┌──

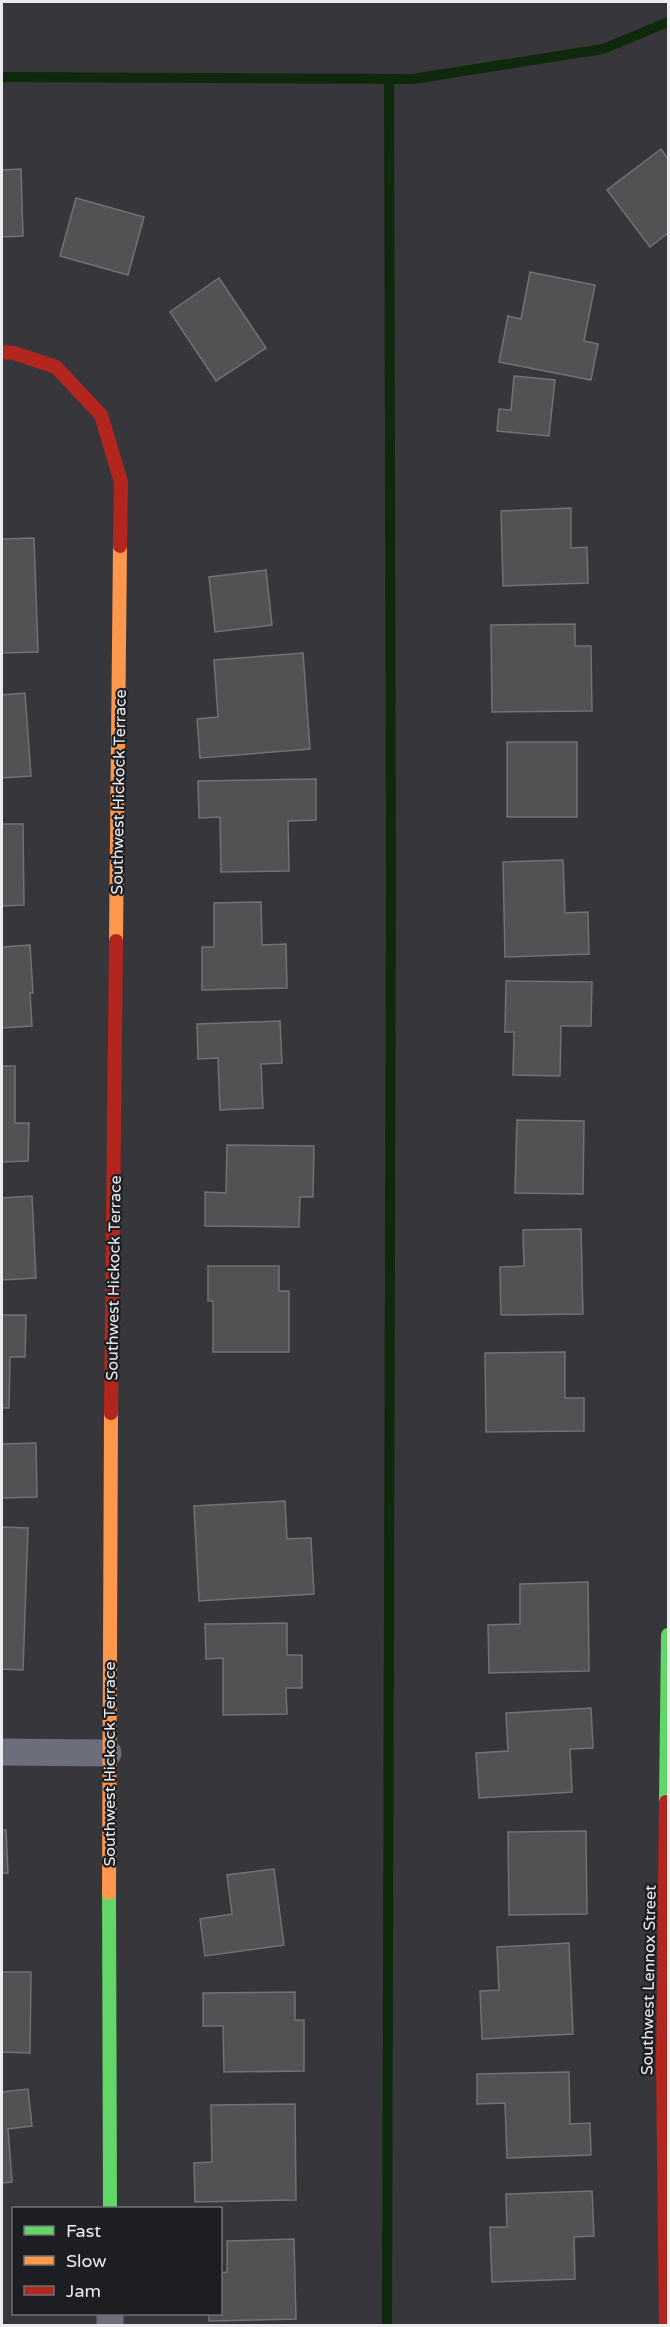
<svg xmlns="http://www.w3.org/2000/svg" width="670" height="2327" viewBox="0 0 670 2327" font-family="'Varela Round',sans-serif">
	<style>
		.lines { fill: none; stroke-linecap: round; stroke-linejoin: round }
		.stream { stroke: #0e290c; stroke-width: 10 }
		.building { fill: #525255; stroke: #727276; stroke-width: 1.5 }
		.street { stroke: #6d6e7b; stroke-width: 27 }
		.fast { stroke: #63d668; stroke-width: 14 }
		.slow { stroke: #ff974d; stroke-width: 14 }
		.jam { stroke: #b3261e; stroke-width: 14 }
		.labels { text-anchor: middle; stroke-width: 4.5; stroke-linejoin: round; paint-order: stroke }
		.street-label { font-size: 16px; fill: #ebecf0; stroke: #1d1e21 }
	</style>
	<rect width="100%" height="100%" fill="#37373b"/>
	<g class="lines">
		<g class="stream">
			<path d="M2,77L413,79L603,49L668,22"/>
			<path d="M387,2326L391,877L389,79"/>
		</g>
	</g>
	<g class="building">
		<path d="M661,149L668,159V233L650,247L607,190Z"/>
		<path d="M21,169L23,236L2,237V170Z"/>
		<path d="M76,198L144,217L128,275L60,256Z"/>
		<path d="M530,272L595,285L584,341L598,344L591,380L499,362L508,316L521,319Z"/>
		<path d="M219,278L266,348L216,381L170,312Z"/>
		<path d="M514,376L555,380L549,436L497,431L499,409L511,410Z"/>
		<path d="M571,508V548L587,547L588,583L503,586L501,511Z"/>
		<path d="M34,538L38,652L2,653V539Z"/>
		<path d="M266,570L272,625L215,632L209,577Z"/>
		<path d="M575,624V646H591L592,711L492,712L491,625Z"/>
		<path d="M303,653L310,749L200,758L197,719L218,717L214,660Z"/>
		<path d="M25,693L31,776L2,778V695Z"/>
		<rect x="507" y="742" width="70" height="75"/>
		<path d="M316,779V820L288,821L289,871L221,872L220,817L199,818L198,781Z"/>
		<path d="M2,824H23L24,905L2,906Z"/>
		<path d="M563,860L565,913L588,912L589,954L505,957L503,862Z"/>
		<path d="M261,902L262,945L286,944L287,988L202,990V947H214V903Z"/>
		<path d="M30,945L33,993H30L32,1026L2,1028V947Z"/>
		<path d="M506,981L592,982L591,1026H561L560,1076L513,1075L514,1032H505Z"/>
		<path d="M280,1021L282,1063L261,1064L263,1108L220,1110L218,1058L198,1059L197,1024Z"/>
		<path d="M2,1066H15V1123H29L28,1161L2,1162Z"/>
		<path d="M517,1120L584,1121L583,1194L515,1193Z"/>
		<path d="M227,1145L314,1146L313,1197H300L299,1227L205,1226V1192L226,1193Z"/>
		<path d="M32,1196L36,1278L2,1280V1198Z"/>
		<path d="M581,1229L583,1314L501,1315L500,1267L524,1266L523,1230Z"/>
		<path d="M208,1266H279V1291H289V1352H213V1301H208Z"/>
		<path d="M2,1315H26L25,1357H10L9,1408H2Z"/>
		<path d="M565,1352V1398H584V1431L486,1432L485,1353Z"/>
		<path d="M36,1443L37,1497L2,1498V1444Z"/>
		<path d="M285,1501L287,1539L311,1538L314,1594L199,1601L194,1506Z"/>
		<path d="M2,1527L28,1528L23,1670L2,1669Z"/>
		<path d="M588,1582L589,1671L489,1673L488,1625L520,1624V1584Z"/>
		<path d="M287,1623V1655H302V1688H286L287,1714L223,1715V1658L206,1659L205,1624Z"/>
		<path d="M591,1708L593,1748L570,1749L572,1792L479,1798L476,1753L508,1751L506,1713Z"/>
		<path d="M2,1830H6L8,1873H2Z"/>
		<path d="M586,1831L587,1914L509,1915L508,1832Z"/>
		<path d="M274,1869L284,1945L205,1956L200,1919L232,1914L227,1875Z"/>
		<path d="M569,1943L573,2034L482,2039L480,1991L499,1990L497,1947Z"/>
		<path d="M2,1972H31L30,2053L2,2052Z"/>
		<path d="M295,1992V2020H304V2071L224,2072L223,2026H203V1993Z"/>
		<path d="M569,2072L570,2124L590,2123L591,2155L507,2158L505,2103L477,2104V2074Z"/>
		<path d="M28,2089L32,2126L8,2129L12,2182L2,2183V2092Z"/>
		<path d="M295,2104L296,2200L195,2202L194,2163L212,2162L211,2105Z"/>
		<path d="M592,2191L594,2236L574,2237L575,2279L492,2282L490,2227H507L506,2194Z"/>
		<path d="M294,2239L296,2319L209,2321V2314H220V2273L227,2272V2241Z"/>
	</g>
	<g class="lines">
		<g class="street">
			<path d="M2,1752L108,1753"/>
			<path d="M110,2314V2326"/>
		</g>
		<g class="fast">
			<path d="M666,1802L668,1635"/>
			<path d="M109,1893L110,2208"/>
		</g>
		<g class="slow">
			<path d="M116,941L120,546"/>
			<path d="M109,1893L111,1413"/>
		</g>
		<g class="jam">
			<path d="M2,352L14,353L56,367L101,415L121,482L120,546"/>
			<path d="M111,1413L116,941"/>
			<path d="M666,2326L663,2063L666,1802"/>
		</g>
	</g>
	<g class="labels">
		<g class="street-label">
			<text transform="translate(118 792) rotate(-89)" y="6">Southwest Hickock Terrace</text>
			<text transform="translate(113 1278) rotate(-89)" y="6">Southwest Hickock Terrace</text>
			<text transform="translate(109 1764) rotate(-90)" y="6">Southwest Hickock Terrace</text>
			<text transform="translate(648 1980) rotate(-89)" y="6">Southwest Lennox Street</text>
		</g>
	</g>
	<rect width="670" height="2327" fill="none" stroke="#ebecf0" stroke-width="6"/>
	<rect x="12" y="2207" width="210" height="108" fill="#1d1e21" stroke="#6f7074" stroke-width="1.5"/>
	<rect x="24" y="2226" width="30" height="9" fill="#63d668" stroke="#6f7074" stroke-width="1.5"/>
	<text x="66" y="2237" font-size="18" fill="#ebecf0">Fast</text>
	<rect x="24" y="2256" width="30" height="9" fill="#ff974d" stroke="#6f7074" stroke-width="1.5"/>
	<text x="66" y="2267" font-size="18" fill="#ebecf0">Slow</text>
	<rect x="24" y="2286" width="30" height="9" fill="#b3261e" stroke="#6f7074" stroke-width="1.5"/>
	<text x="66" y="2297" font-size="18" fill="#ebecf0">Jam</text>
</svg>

└──

▸ **TASK BRIEF**:
Please write out all the data word for word, but keep every picture out.

▸ **FINAL ANSWER**:
<svg xmlns="http://www.w3.org/2000/svg" width="670" height="2327" viewBox="0 0 670 2327" font-family="'Varela Round',sans-serif">
	<style>
		.lines { fill: none; stroke-linecap: round; stroke-linejoin: round }
		.stream { stroke: #0e290c; stroke-width: 10 }
		.building { fill: #525255; stroke: #727276; stroke-width: 1.5 }
		.street { stroke: #6d6e7b; stroke-width: 27 }
		.fast { stroke: #63d668; stroke-width: 14 }
		.slow { stroke: #ff974d; stroke-width: 14 }
		.jam { stroke: #b3261e; stroke-width: 14 }
		.labels { text-anchor: middle; stroke-width: 4.5; stroke-linejoin: round; paint-order: stroke }
		.street-label { font-size: 16px; fill: #ebecf0; stroke: #1d1e21 }
	</style>
	<rect width="100%" height="100%" fill="#37373b"/>
	<g class="lines">
		<g class="stream">
			<path d="M2,77L413,79L603,49L668,22"/>
			<path d="M387,2326L391,877L389,79"/>
		</g>
	</g>
	<g class="building">
		<path d="M661,149L668,159V233L650,247L607,190Z"/>
		<path d="M21,169L23,236L2,237V170Z"/>
		<path d="M76,198L144,217L128,275L60,256Z"/>
		<path d="M530,272L595,285L584,341L598,344L591,380L499,362L508,316L521,319Z"/>
		<path d="M219,278L266,348L216,381L170,312Z"/>
		<path d="M514,376L555,380L549,436L497,431L499,409L511,410Z"/>
		<path d="M571,508V548L587,547L588,583L503,586L501,511Z"/>
		<path d="M34,538L38,652L2,653V539Z"/>
		<path d="M266,570L272,625L215,632L209,577Z"/>
		<path d="M575,624V646H591L592,711L492,712L491,625Z"/>
		<path d="M303,653L310,749L200,758L197,719L218,717L214,660Z"/>
		<path d="M25,693L31,776L2,778V695Z"/>
		<rect x="507" y="742" width="70" height="75"/>
		<path d="M316,779V820L288,821L289,871L221,872L220,817L199,818L198,781Z"/>
		<path d="M2,824H23L24,905L2,906Z"/>
		<path d="M563,860L565,913L588,912L589,954L505,957L503,862Z"/>
		<path d="M261,902L262,945L286,944L287,988L202,990V947H214V903Z"/>
		<path d="M30,945L33,993H30L32,1026L2,1028V947Z"/>
		<path d="M506,981L592,982L591,1026H561L560,1076L513,1075L514,1032H505Z"/>
		<path d="M280,1021L282,1063L261,1064L263,1108L220,1110L218,1058L198,1059L197,1024Z"/>
		<path d="M2,1066H15V1123H29L28,1161L2,1162Z"/>
		<path d="M517,1120L584,1121L583,1194L515,1193Z"/>
		<path d="M227,1145L314,1146L313,1197H300L299,1227L205,1226V1192L226,1193Z"/>
		<path d="M32,1196L36,1278L2,1280V1198Z"/>
		<path d="M581,1229L583,1314L501,1315L500,1267L524,1266L523,1230Z"/>
		<path d="M208,1266H279V1291H289V1352H213V1301H208Z"/>
		<path d="M2,1315H26L25,1357H10L9,1408H2Z"/>
		<path d="M565,1352V1398H584V1431L486,1432L485,1353Z"/>
		<path d="M36,1443L37,1497L2,1498V1444Z"/>
		<path d="M285,1501L287,1539L311,1538L314,1594L199,1601L194,1506Z"/>
		<path d="M2,1527L28,1528L23,1670L2,1669Z"/>
		<path d="M588,1582L589,1671L489,1673L488,1625L520,1624V1584Z"/>
		<path d="M287,1623V1655H302V1688H286L287,1714L223,1715V1658L206,1659L205,1624Z"/>
		<path d="M591,1708L593,1748L570,1749L572,1792L479,1798L476,1753L508,1751L506,1713Z"/>
		<path d="M2,1830H6L8,1873H2Z"/>
		<path d="M586,1831L587,1914L509,1915L508,1832Z"/>
		<path d="M274,1869L284,1945L205,1956L200,1919L232,1914L227,1875Z"/>
		<path d="M569,1943L573,2034L482,2039L480,1991L499,1990L497,1947Z"/>
		<path d="M2,1972H31L30,2053L2,2052Z"/>
		<path d="M295,1992V2020H304V2071L224,2072L223,2026H203V1993Z"/>
		<path d="M569,2072L570,2124L590,2123L591,2155L507,2158L505,2103L477,2104V2074Z"/>
		<path d="M28,2089L32,2126L8,2129L12,2182L2,2183V2092Z"/>
		<path d="M295,2104L296,2200L195,2202L194,2163L212,2162L211,2105Z"/>
		<path d="M592,2191L594,2236L574,2237L575,2279L492,2282L490,2227H507L506,2194Z"/>
		<path d="M294,2239L296,2319L209,2321V2314H220V2273L227,2272V2241Z"/>
	</g>
	<g class="lines">
		<g class="street">
			<path d="M2,1752L108,1753"/>
			<path d="M110,2314V2326"/>
		</g>
		<g class="fast">
			<path d="M666,1802L668,1635"/>
			<path d="M109,1893L110,2208"/>
		</g>
		<g class="slow">
			<path d="M116,941L120,546"/>
			<path d="M109,1893L111,1413"/>
		</g>
		<g class="jam">
			<path d="M2,352L14,353L56,367L101,415L121,482L120,546"/>
			<path d="M111,1413L116,941"/>
			<path d="M666,2326L663,2063L666,1802"/>
		</g>
	</g>
	<g class="labels">
		<g class="street-label">
			<text transform="translate(118 792) rotate(-89)" y="6">Southwest Hickock Terrace</text>
			<text transform="translate(113 1278) rotate(-89)" y="6">Southwest Hickock Terrace</text>
			<text transform="translate(109 1764) rotate(-90)" y="6">Southwest Hickock Terrace</text>
			<text transform="translate(648 1980) rotate(-89)" y="6">Southwest Lennox Street</text>
		</g>
	</g>
	<rect width="670" height="2327" fill="none" stroke="#ebecf0" stroke-width="6"/>
	<rect x="12" y="2207" width="210" height="108" fill="#1d1e21" stroke="#6f7074" stroke-width="1.5"/>
	<rect x="24" y="2226" width="30" height="9" fill="#63d668" stroke="#6f7074" stroke-width="1.5"/>
	<text x="66" y="2237" font-size="18" fill="#ebecf0">Fast</text>
	<rect x="24" y="2256" width="30" height="9" fill="#ff974d" stroke="#6f7074" stroke-width="1.5"/>
	<text x="66" y="2267" font-size="18" fill="#ebecf0">Slow</text>
	<rect x="24" y="2286" width="30" height="9" fill="#b3261e" stroke="#6f7074" stroke-width="1.5"/>
	<text x="66" y="2297" font-size="18" fill="#ebecf0">Jam</text>
</svg>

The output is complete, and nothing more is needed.